**** Text to read
Flying operations expense increased by $1.35 million, or 101%, in
the six months ended December 31, 1998 versus December 31, 1997.
The increase is attributable to costs related to the fleet
expansion, additional flight crews, fuel, and aircraft wet lease
and charter costs, required for the new and expanded services.
Maintenance expenses were $388 thousand, or 54%, greater in the
1998 period versus the 1997 period. The increase is directly
attributable to the expanded fleet and aircraft utilization
associated with the new and expanded services.
Passenger service expense for the six-month period ended December
31, 1998 was $602 thousand, or 88%, greater than the same period in
1997. This increase was primarily related to more contract ground
handling services, new and increased station related activities,
and air traffic liability insurance.
Sales and marketing expenses increased by $287 thousand, or 134%,
in the 1998 period over the 1997 period. The principle factors
related to the increase were travel agency commissions and CRS
booking fees associated with the significant increase in passengers
and revenues, and advertising and promotional expenses.
General and administrative expense in the six months ended December
31, 1998 were $109 thousand, or 37%, greater than the six months
ended December 31, 1997. The increase is primarily attributable to
increased administrative personnel and legal and professional fees
associated with the expanded services. Additional expenses were
also incurred for the promotion of the Company's twentieth
anniversary and the installation of the new hardware and software
systems.
Depreciation expense was $38 thousand, or 90%, greater in the six-
month period of 1998 versus 1997 due to the purchase of the
Company"s seventh aircraft during the current period, acquisition
of a spare aircraft engine in the third quarter of last fiscal
year, and new computer hardware and software.
********
**** Record list
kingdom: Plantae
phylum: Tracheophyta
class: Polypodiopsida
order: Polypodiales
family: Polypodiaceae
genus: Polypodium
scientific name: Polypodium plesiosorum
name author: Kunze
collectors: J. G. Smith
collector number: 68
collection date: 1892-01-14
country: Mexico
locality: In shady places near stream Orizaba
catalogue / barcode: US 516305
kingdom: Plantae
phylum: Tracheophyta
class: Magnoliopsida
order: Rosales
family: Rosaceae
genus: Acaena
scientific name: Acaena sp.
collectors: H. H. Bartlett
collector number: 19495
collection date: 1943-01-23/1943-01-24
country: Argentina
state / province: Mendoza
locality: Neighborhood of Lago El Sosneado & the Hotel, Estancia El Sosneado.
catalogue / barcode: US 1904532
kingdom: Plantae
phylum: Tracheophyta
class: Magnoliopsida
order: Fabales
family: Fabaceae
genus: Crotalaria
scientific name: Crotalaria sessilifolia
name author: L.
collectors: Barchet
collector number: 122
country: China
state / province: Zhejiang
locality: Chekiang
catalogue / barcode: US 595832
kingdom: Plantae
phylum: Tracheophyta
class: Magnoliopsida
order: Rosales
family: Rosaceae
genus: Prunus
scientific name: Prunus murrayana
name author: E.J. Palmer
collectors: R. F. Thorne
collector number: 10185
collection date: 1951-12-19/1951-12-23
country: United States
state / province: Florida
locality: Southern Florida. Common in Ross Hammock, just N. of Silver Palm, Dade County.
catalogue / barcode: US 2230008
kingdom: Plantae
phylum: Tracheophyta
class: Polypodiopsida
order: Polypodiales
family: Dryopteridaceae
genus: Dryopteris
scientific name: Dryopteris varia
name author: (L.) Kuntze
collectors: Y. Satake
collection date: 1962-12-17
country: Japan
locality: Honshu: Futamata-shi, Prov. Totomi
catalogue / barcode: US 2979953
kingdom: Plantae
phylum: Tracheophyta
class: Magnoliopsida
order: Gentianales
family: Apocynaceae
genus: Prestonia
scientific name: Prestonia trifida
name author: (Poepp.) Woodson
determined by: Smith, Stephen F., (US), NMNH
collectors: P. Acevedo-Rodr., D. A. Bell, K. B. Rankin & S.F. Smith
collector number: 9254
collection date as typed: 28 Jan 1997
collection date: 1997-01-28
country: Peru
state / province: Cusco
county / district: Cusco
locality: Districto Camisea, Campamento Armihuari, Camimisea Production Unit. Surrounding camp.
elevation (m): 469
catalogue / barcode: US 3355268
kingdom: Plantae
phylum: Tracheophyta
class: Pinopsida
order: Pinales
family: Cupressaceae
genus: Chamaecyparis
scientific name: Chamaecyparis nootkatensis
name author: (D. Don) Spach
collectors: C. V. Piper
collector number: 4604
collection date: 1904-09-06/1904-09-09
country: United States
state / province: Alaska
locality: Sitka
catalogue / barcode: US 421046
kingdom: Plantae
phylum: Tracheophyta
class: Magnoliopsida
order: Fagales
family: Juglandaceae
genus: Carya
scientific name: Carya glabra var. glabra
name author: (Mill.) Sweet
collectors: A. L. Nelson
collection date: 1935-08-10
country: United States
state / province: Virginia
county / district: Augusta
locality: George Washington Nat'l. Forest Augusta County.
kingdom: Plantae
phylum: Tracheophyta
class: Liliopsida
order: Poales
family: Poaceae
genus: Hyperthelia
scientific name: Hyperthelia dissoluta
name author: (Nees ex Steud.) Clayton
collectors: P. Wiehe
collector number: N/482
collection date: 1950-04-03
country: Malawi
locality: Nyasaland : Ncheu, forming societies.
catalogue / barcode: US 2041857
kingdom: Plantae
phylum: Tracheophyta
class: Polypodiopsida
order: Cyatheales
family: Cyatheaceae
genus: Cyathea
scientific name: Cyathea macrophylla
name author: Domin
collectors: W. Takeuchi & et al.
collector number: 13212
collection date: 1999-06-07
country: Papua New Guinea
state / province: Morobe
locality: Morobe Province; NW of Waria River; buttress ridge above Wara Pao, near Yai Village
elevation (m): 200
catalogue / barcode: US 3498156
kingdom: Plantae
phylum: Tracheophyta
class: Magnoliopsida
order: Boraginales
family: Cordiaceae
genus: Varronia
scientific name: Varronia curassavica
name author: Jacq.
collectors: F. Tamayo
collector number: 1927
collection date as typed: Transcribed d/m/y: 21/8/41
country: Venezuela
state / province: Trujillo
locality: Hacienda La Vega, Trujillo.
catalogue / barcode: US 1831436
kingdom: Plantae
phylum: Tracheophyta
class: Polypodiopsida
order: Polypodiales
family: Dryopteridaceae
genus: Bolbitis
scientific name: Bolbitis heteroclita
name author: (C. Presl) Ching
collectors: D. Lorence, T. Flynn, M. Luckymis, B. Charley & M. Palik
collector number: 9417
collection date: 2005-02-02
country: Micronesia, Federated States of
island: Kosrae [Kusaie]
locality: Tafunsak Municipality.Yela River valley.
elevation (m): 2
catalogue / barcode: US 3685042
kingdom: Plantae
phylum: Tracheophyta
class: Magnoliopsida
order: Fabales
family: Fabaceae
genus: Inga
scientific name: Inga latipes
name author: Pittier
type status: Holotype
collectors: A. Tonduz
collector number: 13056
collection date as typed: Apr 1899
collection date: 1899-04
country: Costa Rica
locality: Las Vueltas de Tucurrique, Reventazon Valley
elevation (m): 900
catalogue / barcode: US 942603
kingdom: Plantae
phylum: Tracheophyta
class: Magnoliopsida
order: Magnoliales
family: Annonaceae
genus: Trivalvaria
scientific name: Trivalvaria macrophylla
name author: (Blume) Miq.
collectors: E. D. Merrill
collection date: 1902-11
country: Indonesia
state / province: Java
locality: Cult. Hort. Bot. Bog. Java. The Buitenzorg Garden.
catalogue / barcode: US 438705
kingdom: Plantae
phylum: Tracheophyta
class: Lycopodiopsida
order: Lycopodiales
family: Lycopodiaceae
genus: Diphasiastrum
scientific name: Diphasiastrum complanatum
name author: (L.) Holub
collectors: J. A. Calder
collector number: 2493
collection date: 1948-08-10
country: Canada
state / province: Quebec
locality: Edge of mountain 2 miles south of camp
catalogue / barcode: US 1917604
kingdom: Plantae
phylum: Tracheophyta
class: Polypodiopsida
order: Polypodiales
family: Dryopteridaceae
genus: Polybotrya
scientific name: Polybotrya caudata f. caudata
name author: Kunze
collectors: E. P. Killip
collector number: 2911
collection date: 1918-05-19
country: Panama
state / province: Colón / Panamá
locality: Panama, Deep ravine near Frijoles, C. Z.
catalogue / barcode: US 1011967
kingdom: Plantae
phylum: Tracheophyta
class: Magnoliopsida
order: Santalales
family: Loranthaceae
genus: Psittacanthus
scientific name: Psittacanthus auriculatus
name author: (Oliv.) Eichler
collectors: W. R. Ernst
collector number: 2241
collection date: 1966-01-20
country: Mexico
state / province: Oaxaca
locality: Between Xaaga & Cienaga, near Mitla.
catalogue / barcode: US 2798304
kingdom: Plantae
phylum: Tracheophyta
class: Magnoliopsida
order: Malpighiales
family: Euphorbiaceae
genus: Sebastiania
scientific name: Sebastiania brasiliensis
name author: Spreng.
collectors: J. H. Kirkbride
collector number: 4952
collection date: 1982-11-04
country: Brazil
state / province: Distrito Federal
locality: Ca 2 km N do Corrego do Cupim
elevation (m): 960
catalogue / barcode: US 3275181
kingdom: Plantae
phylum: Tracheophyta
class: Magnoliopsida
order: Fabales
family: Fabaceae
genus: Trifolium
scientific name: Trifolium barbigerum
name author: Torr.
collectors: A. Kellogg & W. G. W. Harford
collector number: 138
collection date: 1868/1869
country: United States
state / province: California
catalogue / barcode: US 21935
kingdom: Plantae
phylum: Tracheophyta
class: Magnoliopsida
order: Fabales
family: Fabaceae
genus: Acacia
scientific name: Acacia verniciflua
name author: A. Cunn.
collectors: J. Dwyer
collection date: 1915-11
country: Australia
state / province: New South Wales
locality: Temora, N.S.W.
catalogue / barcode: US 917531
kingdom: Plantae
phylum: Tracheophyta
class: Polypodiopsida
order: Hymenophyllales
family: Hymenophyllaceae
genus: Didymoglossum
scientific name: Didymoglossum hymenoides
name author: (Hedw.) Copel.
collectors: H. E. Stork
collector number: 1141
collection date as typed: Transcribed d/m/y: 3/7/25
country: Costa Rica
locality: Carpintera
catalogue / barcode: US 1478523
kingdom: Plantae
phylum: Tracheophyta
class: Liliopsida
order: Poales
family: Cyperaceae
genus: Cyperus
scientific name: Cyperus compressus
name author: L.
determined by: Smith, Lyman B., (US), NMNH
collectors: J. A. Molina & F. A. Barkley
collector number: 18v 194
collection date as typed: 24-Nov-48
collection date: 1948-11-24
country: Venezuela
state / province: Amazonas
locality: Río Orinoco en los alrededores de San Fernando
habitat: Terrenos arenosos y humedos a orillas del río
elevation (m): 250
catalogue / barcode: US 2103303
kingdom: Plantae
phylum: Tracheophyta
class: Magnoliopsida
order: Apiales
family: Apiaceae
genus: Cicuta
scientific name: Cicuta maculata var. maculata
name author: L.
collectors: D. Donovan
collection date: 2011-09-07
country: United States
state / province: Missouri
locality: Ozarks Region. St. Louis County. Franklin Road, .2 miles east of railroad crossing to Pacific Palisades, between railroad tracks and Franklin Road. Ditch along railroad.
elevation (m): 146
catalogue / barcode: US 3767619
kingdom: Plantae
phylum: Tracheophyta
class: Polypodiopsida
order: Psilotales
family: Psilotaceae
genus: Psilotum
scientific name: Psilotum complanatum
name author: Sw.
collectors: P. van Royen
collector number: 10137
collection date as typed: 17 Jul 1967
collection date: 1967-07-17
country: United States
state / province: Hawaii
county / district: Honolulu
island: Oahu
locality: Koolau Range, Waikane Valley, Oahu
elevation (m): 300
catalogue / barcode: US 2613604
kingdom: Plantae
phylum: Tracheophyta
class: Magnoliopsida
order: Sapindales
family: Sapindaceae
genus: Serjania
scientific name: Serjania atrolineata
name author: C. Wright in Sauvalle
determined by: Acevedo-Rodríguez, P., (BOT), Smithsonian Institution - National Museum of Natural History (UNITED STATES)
********
_Instruction_: In the passage on the airline's operating expenses, reproduce word for word the part from "Maintenance expenses were" up to and including "with the new and expanded services.".

_Task answer_:
Maintenance expenses were $388 thousand, or 54%, greater in the
1998 period versus the 1997 period. The increase is directly
attributable to the expanded fleet and aircraft utilization
associated with the new and expanded services.